Hybrid autonomy, not end-to-end AI
Built over 10 years, Starship's system combines C++, neural networks, and remote human assistance — the latter becoming less frequent as AI improves but still present for unusual situations. Heinla is skeptical of competitors claiming pure end-to-end neural network operation, not because he doubts it's technically possible, but because it is very hard to prove it is safe. Starship's robots cross roads 100,000 times a day. At that volume, even a 1% failure rate is unacceptable, and a hybrid architecture makes the safety case far easier to demonstrate to regulators. The broader AI wave — transformers, improved vision models — has helped reduce the need for human-in-the-loop intervention, but Heinla says Starship was already at commercial quality before those advances arrived.
Competitive moat
The closest competitor has done roughly 200,000 to 300,000 deliveries — an order of magnitude behind Starship's 8 million. Heinla's point is structural: whatever is hard for Starship is equally hard for anyone entering later, and 10 years of operational data across six countries is not easily replicated.
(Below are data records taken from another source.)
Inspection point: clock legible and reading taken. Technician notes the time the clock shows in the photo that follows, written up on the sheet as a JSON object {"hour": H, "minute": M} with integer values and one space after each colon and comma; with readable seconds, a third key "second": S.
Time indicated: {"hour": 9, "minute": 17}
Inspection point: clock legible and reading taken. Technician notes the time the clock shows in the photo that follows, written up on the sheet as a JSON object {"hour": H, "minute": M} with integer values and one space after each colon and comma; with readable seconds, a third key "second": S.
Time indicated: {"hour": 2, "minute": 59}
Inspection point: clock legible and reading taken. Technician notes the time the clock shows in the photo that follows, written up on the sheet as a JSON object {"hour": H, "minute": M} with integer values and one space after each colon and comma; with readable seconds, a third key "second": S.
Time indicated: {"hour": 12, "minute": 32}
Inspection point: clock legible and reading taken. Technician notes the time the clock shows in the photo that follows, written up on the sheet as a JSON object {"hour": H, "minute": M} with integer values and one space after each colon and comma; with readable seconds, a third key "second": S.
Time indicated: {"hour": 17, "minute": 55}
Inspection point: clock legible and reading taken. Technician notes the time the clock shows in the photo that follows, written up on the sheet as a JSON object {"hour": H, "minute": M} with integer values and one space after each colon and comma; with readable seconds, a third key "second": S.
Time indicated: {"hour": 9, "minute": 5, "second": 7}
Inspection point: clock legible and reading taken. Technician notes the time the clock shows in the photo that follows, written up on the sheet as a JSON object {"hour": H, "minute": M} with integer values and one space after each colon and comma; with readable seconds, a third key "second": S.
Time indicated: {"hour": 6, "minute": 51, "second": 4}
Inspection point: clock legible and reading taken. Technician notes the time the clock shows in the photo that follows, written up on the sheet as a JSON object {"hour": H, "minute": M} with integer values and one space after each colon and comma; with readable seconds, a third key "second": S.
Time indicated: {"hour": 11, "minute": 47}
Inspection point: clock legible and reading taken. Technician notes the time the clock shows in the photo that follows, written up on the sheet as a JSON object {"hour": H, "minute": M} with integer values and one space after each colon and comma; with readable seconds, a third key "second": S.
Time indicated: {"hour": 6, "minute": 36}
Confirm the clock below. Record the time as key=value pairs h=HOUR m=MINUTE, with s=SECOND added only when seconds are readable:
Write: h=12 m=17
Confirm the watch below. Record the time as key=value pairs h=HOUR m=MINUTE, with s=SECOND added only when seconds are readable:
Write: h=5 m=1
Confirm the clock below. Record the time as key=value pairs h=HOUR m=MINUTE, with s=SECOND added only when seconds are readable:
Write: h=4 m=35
The demand side is not the constraint. A major delivery app founder told Heinla directly that if robots cost less than human delivery and actually work, they'll use them for billions of deliveries. Starship's job is to keep proving the unit economics.
The Skype parallel
Heinla co-wrote Skype with roughly 15 engineers over nine months — a product that went viral from day one. The lesson he carries forward is that if a product fits exactly what people need and has no major downside, adoption is not the problem. Robots are harder to build than VoIP software, but that cuts both ways: the barrier is also higher for everyone else. Skype shuts down on May 5th; Heinla hasn't used it in years and takes the closure in stride. He built it more than 20 years ago.
Estonia's startup culture
Heinla turned 19 the year Estonia regained independence from the Soviet Union. His explanation for why the country produces disproportionate tech talent is simple: a newly free country with no entrenched corporate establishment gives founders no reason to believe anything is impossible. Not knowing what's impossible, he argues, is a durable competitive advantage.